--- EXCERPTED DATA ---

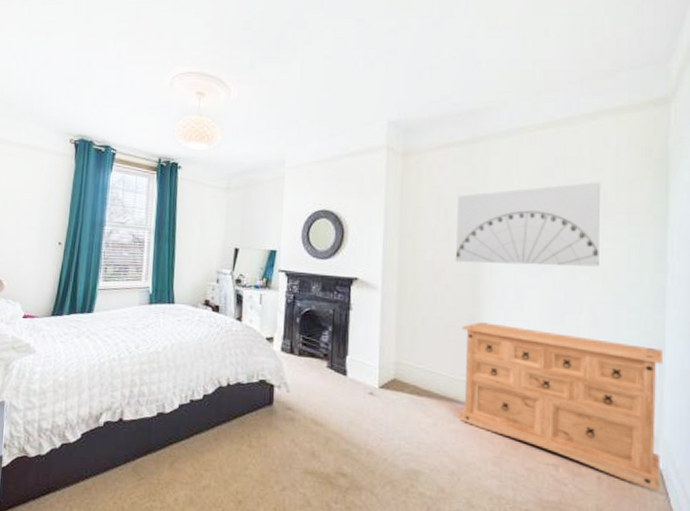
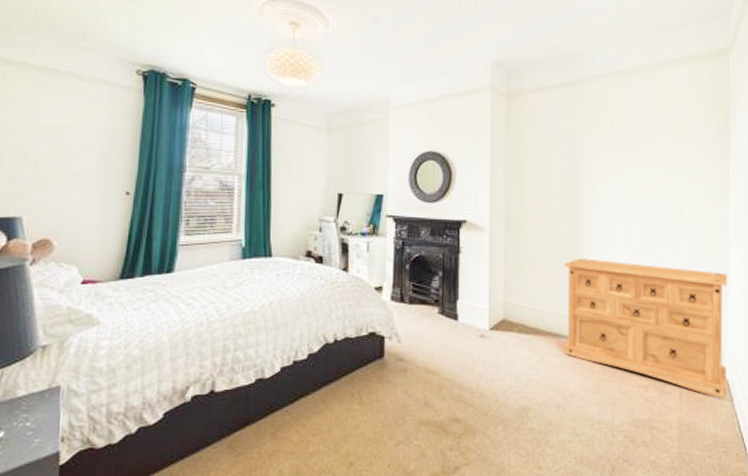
wall art: present [455,182,601,267] -> none [556,124,678,202]

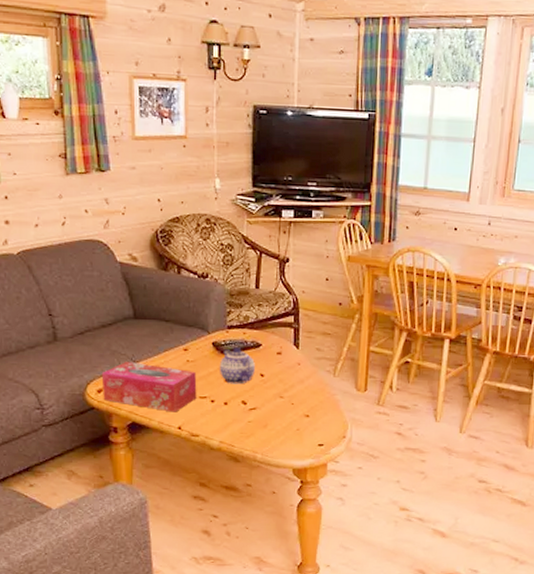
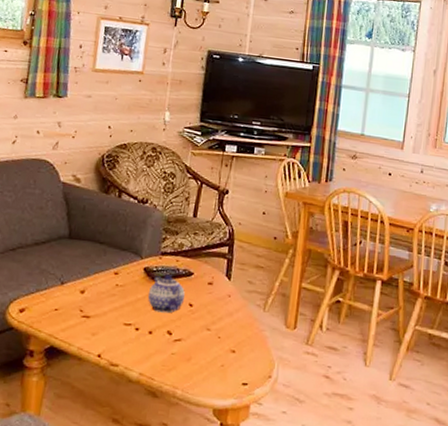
tissue box: present [101,362,197,413] -> none [24,282,124,339]

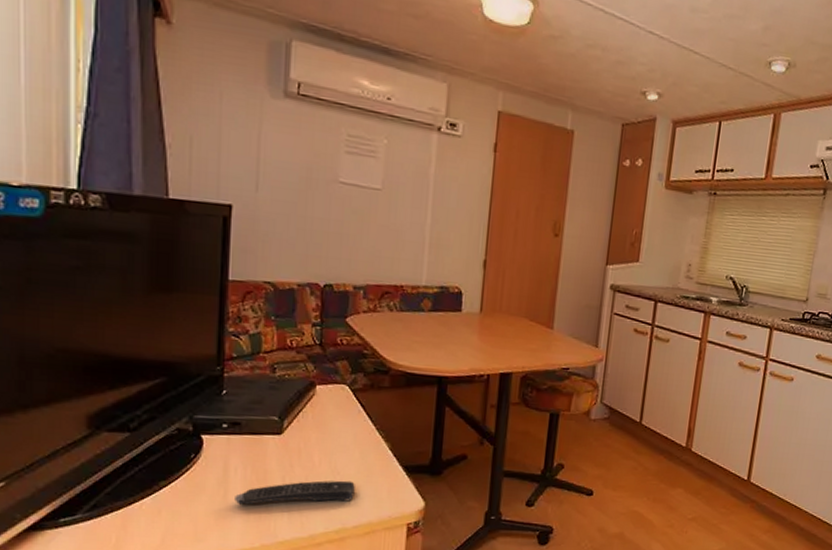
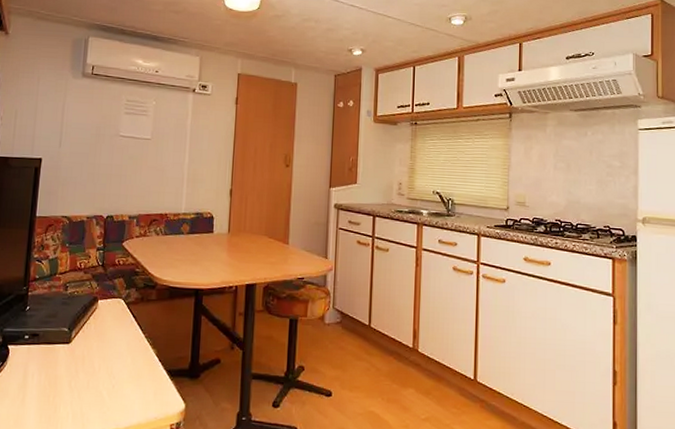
remote control: present [235,480,355,505] -> none [30,384,127,408]

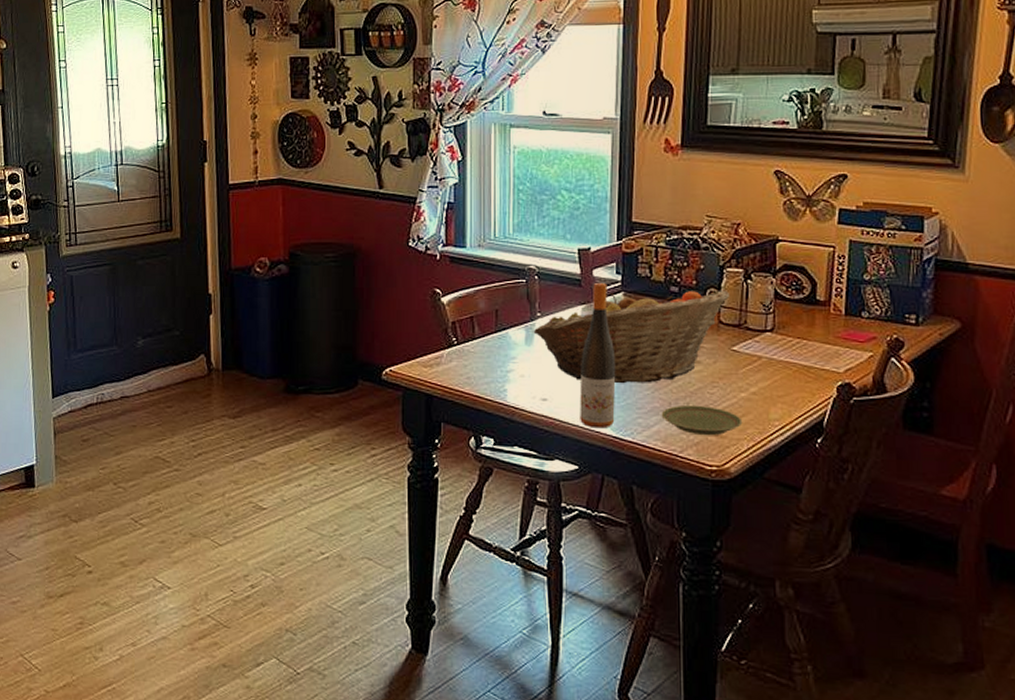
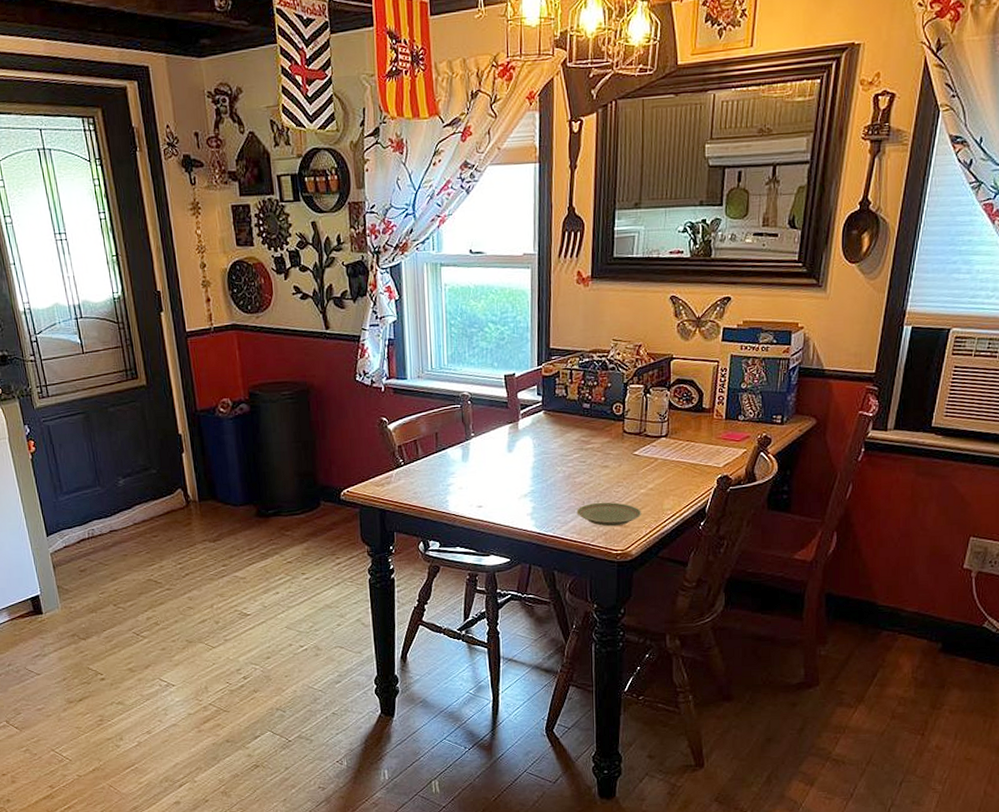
fruit basket: present [533,290,730,384] -> none [468,404,633,489]
wine bottle: present [580,283,616,429] -> none [509,404,539,527]

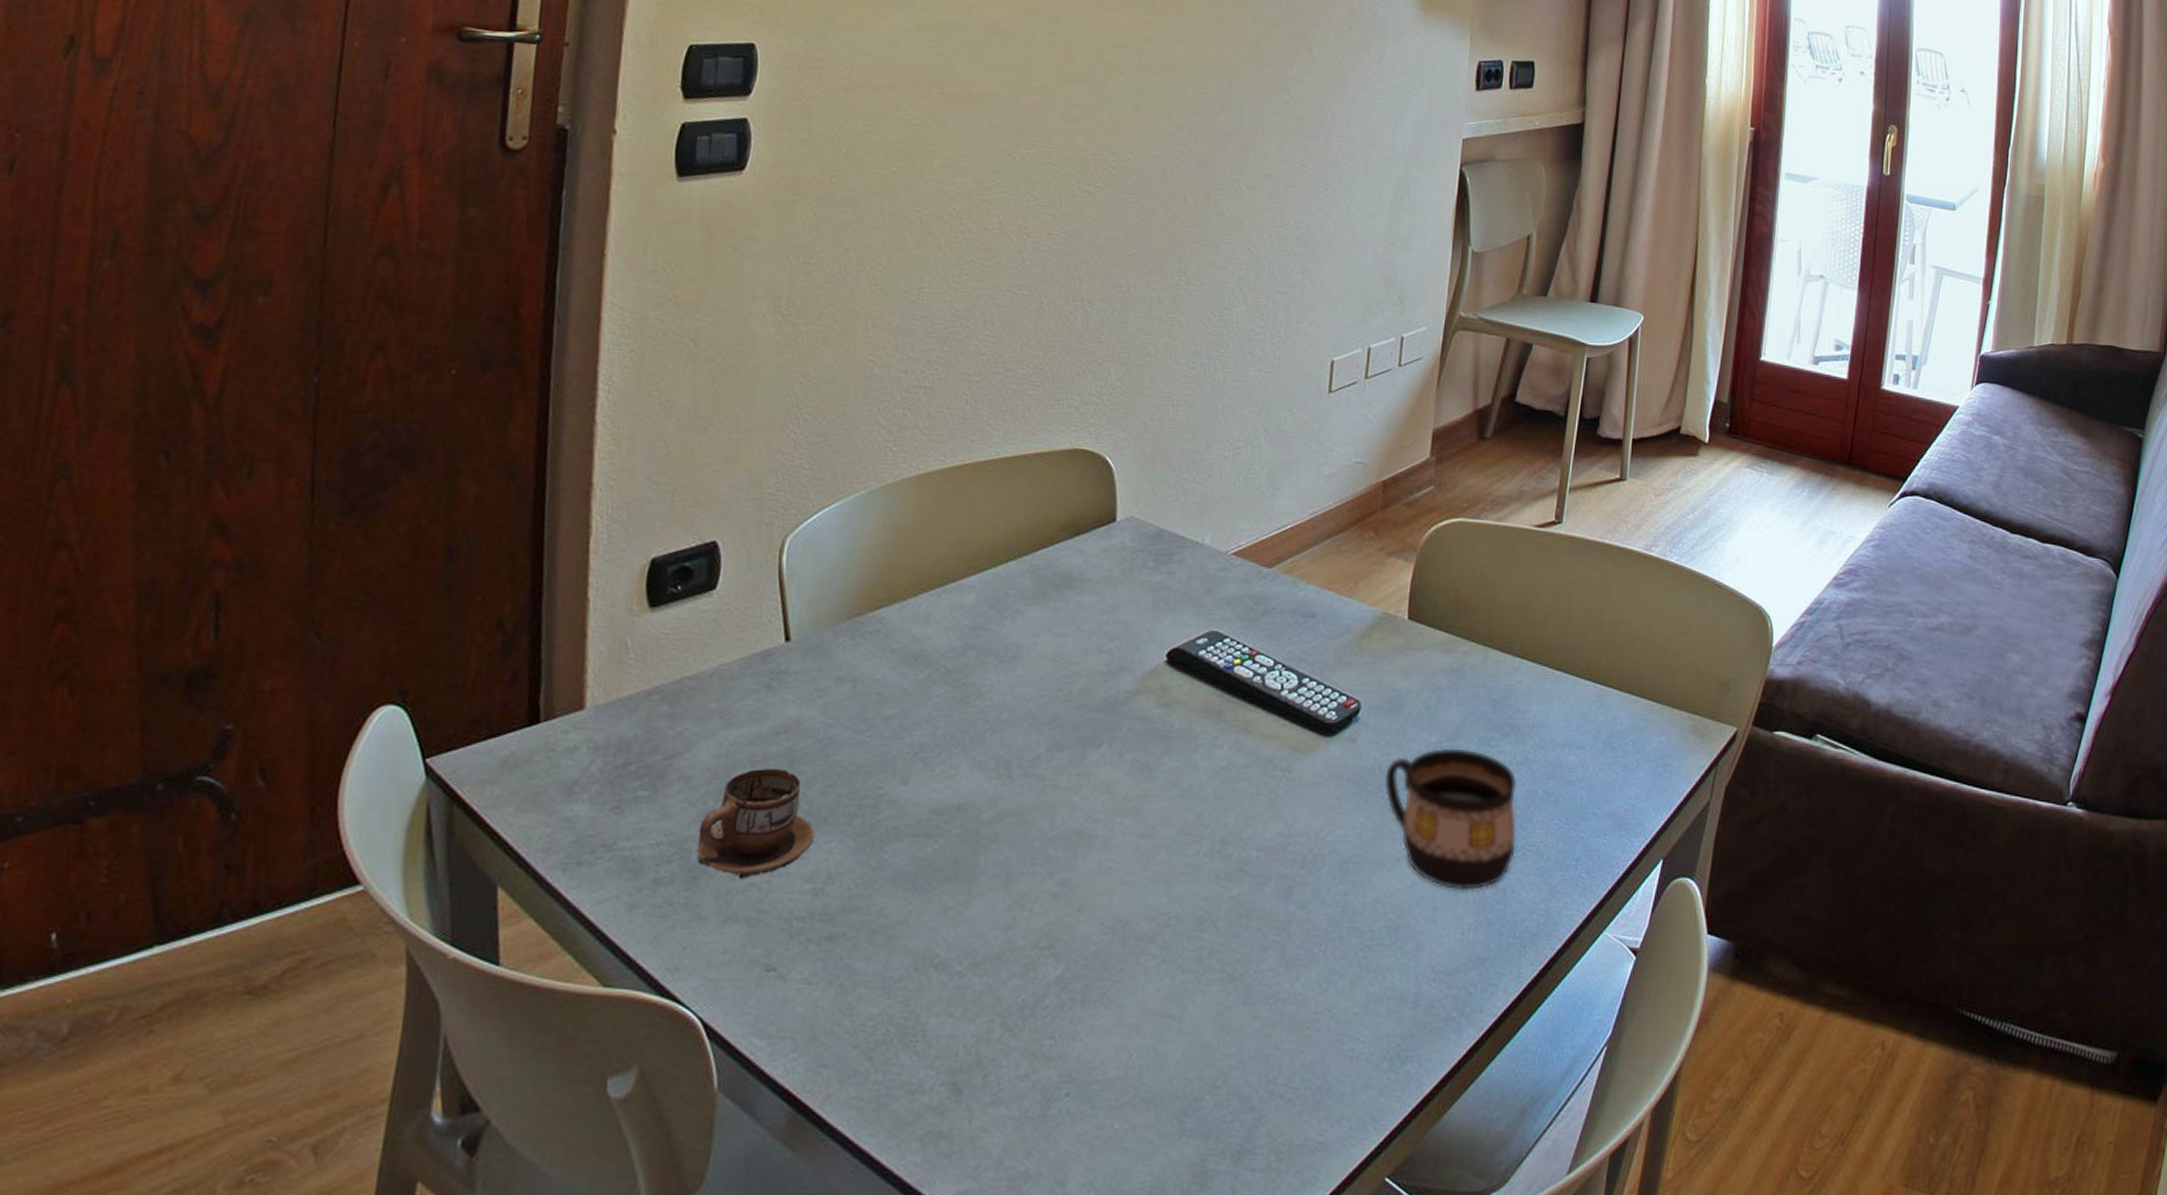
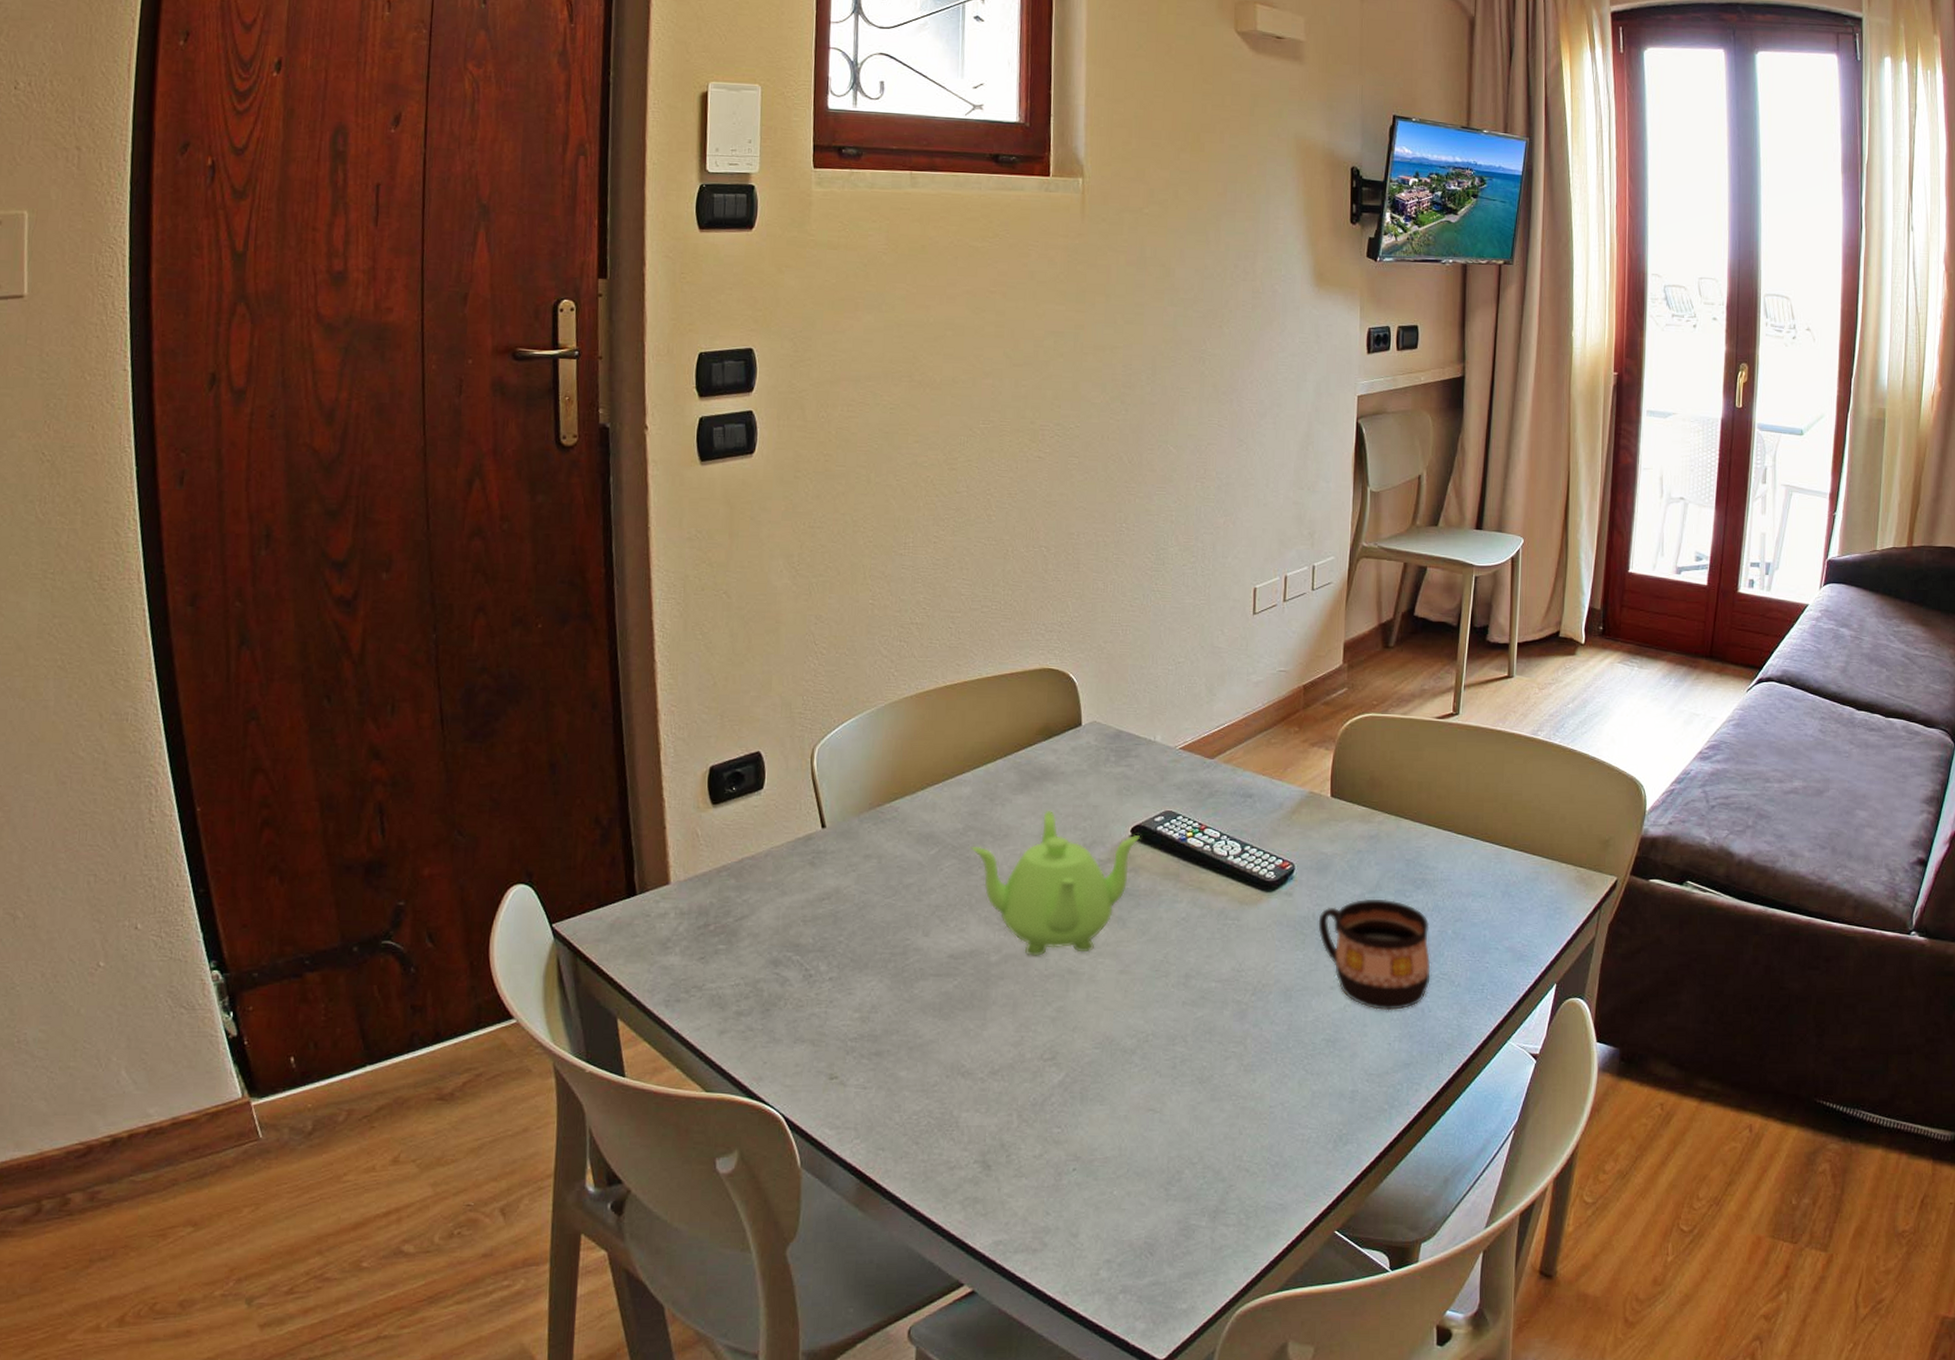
cup: present [696,767,816,879] -> none [767,925,859,1011]
teapot: none [969,626,1177,813] -> present [971,810,1140,956]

--- EXERCISE OBJECTIVE ---
None of the pictures belong in the copy; repeat all other material exactly.

--- ANSWER BOX ---
wall art: present [455,182,601,267] -> none [556,124,678,202]

tissue box: present [101,362,197,413] -> none [24,282,124,339]

remote control: present [235,480,355,505] -> none [30,384,127,408]

fruit basket: present [533,290,730,384] -> none [468,404,633,489]
wine bottle: present [580,283,616,429] -> none [509,404,539,527]

cup: present [696,767,816,879] -> none [767,925,859,1011]
teapot: none [969,626,1177,813] -> present [971,810,1140,956]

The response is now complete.